» **WORK ORDER**: Reproduce the material from its start through the line containing "Показать фильтр", both ends included, with "автомобиль" swapped for "грузовик" and all other text unchanged. Leave the pictures out.

═════ STORED DATA

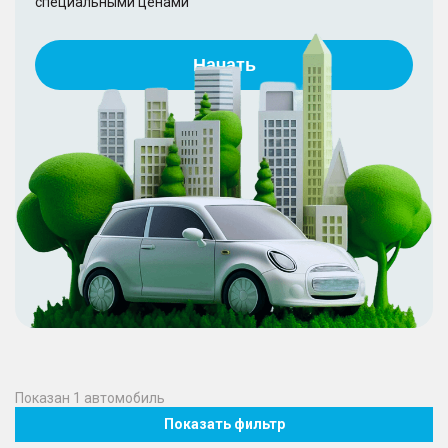
специальными ценами
Начать
Показан
1
автомобиль
Показать фильтр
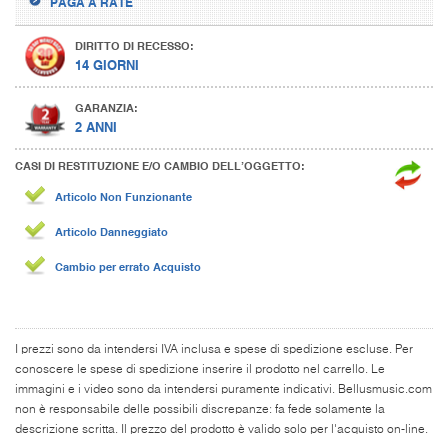
PAGA A RATE
DIRITTO DI RECESSO:
14 GIORNI
GARANZIA:
2 ANNI
CASI DI RESTITUZIONE E/O CAMBIO DELL’OGGETTO:
Articolo Non Funzionante
Articolo Danneggiato
Cambio per errato Acquisto
I prezzi sono da intendersi IVA inclusa e spese di spedizione escluse. Per
conoscere le spese di spedizione inserire il prodotto nel carrello. Le
immagini e i video sono da intendersi puramente indicativi. Bellusmusic.com
non è responsabile delle possibili discrepanze: fa fede solamente la
descrizione scritta. Il prezzo del prodotto è valido solo per l'acquisto on-line.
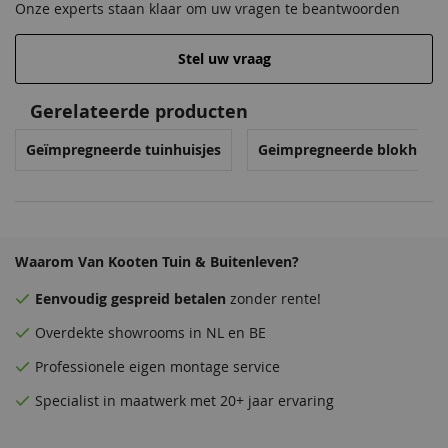
Onze experts staan klaar om uw vragen te beantwoorden
Stel uw vraag
Gerelateerde producten
Geïmpregneerde tuinhuisjes
Geimpregneerde blokhutte
Waarom Van Kooten Tuin & Buitenleven?
Eenvoudig
gespreid betalen
zonder rente!
Overdekte
showrooms
in NL en BE
Professionele eigen montage service
Specialist in maatwerk met 20+ jaar ervaring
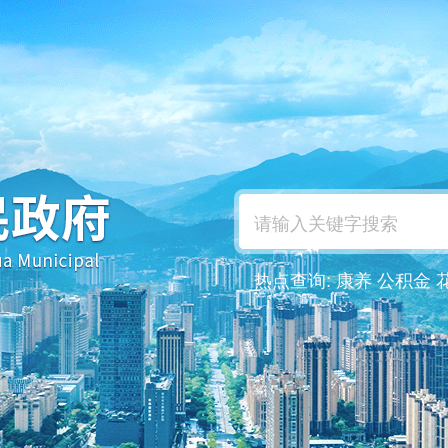
热点查询:
康养
公积金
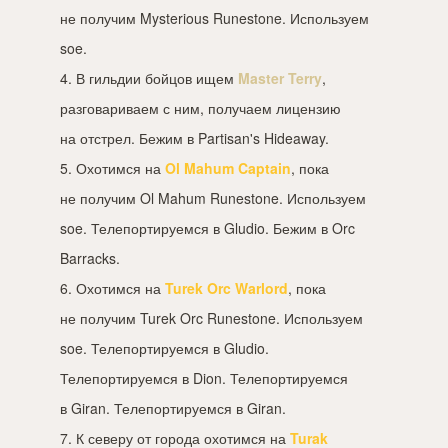
не получим Mysterious Runestone. Используем
soe.
4. В гильдии бойцов ищем
Master Terry
,
разговариваем с ним, получаем лицензию
на отстрел. Бежим в Partisan's Hideaway.
5. Охотимся на
Ol Mahum Captain
, пока
не получим Ol Mahum Runestone. Используем
soe. Телепортируемся в Gludio. Бежим в Orc
Barracks.
6. Охотимся на
Turek Orc Warlord
, пока
не получим Turek Orc Runestone. Используем
soe. Телепортируемся в Gludio.
Телепортируемся в Dion. Телепортируемся
в Giran. Телепортируемся в Giran.
7. К северу от города охотимся на
Turak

══════════

» **SOLUTION**:
специальными ценами
Начать
Показан
1
грузовик
Показать фильтр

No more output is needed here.